#### Given records ####
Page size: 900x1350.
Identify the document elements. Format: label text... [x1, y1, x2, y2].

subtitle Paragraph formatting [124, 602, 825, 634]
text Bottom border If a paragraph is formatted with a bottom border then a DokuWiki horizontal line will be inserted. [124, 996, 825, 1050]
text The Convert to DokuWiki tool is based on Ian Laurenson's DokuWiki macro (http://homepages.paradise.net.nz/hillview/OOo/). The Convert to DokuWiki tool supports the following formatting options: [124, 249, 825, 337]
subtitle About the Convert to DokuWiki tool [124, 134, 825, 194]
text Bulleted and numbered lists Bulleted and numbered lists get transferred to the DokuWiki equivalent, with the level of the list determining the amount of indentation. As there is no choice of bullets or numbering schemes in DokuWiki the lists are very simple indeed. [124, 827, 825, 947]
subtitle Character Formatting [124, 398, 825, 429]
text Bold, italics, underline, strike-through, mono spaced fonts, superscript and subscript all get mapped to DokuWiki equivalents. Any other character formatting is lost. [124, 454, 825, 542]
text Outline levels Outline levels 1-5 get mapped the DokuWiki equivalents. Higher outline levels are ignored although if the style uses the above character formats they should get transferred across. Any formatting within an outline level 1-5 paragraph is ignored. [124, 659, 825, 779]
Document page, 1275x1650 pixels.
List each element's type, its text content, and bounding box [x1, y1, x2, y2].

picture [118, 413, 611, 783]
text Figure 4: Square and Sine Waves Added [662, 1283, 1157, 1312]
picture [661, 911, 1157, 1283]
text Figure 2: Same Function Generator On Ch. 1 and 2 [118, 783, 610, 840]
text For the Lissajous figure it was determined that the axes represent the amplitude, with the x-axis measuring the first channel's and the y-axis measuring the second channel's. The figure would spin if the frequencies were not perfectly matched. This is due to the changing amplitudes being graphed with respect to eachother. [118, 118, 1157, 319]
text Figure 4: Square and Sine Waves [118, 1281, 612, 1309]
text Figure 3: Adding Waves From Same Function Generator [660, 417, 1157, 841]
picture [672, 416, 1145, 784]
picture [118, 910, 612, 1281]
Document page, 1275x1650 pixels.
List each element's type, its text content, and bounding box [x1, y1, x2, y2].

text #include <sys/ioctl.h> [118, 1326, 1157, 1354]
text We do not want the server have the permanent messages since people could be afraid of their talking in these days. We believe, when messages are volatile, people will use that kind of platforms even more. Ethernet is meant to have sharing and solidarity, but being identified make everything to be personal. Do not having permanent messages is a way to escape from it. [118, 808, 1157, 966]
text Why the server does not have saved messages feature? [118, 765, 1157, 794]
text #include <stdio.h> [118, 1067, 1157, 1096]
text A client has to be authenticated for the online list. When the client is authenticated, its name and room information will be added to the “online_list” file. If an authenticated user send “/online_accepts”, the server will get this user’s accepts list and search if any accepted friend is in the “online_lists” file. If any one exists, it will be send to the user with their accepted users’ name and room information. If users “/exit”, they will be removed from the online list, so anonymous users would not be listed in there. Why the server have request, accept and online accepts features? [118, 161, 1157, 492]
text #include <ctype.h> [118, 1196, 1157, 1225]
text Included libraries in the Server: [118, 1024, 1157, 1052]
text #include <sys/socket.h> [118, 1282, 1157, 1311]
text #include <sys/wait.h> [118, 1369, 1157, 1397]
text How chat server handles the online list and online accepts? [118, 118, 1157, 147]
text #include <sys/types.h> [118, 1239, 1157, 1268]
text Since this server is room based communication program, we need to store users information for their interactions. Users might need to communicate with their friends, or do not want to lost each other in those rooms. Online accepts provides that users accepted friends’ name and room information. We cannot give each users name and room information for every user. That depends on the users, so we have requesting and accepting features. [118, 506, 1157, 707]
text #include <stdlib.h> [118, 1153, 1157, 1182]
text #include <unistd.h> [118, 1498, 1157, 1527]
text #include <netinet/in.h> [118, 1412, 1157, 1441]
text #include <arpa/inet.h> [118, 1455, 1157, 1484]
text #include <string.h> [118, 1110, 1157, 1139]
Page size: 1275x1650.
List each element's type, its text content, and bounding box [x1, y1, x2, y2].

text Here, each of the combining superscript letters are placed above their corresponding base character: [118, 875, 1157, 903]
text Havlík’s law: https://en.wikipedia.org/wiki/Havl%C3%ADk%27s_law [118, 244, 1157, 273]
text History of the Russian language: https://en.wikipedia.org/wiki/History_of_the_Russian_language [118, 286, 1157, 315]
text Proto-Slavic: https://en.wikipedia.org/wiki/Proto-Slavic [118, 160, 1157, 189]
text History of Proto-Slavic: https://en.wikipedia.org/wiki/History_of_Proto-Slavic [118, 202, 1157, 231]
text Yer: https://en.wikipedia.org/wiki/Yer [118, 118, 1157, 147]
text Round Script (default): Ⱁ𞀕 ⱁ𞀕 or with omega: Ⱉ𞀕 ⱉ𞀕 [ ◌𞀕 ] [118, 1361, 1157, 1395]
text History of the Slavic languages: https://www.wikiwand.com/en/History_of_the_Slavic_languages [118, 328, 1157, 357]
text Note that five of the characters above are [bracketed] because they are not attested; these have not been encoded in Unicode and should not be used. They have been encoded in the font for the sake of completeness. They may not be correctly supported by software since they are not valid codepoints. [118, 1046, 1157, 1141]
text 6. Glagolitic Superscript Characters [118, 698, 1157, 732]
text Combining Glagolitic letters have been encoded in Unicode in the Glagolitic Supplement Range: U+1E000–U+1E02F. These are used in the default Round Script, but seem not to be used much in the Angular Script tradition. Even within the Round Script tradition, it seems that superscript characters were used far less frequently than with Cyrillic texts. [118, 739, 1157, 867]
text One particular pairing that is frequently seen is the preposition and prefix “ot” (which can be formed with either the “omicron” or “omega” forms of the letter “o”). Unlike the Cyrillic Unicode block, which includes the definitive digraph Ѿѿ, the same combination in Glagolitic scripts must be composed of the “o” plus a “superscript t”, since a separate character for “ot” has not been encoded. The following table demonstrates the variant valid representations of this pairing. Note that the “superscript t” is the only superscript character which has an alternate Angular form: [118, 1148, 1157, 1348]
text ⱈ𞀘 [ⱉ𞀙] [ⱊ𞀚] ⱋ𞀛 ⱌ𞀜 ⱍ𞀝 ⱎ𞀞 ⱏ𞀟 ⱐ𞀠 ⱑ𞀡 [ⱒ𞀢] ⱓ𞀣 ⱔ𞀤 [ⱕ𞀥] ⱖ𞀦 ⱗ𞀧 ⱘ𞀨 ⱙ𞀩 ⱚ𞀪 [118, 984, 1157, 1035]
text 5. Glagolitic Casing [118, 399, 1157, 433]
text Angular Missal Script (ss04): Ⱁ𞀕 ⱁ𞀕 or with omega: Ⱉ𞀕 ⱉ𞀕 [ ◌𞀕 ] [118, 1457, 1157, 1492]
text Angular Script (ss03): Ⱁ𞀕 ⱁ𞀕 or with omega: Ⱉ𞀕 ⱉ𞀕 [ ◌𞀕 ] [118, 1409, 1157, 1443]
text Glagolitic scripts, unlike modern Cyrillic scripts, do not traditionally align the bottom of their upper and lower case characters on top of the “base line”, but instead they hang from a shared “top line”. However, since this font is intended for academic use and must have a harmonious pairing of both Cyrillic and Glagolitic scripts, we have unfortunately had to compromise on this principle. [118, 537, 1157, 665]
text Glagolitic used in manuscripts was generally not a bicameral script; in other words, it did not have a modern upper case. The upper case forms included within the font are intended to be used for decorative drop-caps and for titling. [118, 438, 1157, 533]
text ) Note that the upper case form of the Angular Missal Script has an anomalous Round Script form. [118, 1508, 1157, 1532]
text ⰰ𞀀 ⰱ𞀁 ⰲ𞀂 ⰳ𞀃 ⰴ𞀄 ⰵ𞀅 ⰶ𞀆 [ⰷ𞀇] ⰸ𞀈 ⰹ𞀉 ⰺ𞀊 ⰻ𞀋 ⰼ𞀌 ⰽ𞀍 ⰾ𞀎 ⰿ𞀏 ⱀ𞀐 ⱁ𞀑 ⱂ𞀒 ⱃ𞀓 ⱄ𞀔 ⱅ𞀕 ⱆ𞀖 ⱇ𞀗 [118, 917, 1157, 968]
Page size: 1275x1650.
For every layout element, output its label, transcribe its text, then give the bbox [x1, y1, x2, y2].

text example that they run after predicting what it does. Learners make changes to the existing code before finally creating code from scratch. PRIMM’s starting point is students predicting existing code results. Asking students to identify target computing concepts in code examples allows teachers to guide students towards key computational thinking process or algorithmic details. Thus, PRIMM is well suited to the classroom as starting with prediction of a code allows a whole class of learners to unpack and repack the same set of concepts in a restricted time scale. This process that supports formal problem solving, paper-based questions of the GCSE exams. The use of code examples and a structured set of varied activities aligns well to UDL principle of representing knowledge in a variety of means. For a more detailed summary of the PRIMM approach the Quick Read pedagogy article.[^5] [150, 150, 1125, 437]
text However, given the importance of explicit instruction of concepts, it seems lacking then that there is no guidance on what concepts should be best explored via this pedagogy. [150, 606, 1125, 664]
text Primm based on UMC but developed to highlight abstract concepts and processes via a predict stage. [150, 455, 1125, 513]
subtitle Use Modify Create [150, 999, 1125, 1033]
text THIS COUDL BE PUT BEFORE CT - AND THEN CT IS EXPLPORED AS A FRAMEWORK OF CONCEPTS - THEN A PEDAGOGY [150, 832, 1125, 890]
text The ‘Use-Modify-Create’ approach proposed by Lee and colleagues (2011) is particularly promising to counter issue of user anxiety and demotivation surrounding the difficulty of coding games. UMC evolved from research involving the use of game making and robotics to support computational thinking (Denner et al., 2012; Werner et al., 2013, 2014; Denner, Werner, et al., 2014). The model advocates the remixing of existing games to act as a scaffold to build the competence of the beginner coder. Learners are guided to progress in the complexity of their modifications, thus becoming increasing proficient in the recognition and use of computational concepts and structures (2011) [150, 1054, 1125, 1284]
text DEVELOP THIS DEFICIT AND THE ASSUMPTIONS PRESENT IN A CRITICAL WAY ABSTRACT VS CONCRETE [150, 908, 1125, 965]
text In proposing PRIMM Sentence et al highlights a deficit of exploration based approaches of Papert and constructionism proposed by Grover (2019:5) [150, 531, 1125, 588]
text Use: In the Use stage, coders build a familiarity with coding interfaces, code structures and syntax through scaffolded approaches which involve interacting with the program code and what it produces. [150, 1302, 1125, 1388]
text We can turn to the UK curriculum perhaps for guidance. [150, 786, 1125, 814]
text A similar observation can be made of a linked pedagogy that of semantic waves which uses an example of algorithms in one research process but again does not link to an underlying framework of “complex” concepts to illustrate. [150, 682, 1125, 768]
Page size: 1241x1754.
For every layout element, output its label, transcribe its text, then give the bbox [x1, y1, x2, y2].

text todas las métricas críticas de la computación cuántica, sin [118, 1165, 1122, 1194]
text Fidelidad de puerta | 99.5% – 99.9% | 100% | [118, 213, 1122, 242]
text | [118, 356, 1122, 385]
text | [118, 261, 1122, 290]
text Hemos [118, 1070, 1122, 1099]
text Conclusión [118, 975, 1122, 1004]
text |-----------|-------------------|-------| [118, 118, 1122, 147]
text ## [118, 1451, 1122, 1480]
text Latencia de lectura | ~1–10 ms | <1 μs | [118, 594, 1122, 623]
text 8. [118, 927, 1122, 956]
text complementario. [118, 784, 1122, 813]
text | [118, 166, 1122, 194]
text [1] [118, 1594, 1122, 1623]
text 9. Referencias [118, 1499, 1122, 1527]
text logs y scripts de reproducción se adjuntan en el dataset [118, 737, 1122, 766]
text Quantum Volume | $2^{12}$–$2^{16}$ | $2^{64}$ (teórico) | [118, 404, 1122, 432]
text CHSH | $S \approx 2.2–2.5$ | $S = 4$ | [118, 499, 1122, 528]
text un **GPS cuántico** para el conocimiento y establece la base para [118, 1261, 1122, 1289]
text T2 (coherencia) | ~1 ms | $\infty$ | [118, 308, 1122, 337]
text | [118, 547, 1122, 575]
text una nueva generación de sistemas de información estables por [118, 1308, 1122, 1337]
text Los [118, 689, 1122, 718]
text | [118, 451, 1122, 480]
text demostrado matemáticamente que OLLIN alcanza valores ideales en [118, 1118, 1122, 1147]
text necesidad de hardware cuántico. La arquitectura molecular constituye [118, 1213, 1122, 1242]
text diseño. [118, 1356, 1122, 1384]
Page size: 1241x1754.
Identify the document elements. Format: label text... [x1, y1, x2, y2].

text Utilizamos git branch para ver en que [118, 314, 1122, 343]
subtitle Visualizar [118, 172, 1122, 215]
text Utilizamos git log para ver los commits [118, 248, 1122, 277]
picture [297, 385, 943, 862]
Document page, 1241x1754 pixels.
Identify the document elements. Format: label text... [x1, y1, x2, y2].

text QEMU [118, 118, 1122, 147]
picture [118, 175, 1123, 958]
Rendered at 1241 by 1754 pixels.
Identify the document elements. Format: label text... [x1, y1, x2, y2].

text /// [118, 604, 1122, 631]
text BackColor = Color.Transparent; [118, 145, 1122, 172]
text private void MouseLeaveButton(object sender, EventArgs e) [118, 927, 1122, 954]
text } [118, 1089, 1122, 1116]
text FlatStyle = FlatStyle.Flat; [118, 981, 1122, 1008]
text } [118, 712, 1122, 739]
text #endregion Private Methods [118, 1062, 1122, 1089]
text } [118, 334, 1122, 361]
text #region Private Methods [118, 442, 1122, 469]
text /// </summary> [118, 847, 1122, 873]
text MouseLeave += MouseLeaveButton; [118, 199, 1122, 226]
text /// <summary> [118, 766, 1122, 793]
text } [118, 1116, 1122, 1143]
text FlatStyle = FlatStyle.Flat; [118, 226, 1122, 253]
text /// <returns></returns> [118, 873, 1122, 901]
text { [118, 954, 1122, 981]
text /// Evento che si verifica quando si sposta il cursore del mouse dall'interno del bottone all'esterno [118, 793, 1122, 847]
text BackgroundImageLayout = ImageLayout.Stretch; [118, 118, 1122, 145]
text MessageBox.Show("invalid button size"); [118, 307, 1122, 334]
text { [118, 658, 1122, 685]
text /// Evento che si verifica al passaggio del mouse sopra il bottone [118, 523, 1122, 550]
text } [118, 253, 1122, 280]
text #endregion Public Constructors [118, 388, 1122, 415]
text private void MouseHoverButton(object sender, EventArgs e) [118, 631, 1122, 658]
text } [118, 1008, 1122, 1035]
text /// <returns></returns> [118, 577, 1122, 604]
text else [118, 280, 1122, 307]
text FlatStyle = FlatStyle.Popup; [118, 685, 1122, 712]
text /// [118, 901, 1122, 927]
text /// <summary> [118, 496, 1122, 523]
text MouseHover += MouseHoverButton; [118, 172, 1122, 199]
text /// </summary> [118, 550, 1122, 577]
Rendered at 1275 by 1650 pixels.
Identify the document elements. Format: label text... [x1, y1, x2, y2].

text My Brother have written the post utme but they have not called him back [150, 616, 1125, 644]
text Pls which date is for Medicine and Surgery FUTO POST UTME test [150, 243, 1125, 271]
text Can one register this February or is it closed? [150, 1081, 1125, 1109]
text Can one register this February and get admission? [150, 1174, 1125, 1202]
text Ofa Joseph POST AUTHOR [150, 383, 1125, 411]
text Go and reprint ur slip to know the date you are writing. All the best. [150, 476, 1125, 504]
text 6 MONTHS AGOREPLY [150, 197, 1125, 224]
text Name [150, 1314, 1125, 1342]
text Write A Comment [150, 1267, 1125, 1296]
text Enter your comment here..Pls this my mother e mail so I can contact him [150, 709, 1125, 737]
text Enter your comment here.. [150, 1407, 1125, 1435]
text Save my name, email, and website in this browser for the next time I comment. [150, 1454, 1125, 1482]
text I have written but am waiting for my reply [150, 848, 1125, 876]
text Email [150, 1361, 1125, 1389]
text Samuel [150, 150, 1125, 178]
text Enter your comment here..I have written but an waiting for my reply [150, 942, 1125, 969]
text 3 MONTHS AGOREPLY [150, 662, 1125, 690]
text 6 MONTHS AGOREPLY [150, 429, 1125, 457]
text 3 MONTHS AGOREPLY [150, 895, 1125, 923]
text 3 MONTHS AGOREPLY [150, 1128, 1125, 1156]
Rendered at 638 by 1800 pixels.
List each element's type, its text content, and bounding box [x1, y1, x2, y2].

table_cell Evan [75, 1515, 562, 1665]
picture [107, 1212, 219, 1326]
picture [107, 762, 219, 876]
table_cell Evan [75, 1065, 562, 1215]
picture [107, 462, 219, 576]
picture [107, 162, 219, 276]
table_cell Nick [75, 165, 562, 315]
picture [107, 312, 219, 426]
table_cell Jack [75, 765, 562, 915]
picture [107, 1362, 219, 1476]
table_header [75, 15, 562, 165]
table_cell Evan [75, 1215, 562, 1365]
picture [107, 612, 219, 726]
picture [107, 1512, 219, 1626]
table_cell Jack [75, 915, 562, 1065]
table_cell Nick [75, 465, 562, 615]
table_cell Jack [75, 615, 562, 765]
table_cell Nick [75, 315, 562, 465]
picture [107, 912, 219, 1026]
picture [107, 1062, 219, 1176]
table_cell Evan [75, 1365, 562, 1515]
####
* **Task statement**:
Render everything from the line containing "text /// [118, 604, 1122, 631]" down to the line containing "1116, 1122, 1143]" as a numbered list, leaving out any blank lines.

* **Result for this exercise**:
1. text /// [118, 604, 1122, 631]
2. text BackColor = Color.Transparent; [118, 145, 1122, 172]
3. text private void MouseLeaveButton(object sender, EventArgs e) [118, 927, 1122, 954]
4. text } [118, 1089, 1122, 1116]
5. text FlatStyle = FlatStyle.Flat; [118, 981, 1122, 1008]
6. text } [118, 712, 1122, 739]
7. text #endregion Private Methods [118, 1062, 1122, 1089]
8. text } [118, 334, 1122, 361]
9. text #region Private Methods [118, 442, 1122, 469]
10. text /// </summary> [118, 847, 1122, 873]
11. text MouseLeave += MouseLeaveButton; [118, 199, 1122, 226]
12. text /// <summary> [118, 766, 1122, 793]
13. text } [118, 1116, 1122, 1143]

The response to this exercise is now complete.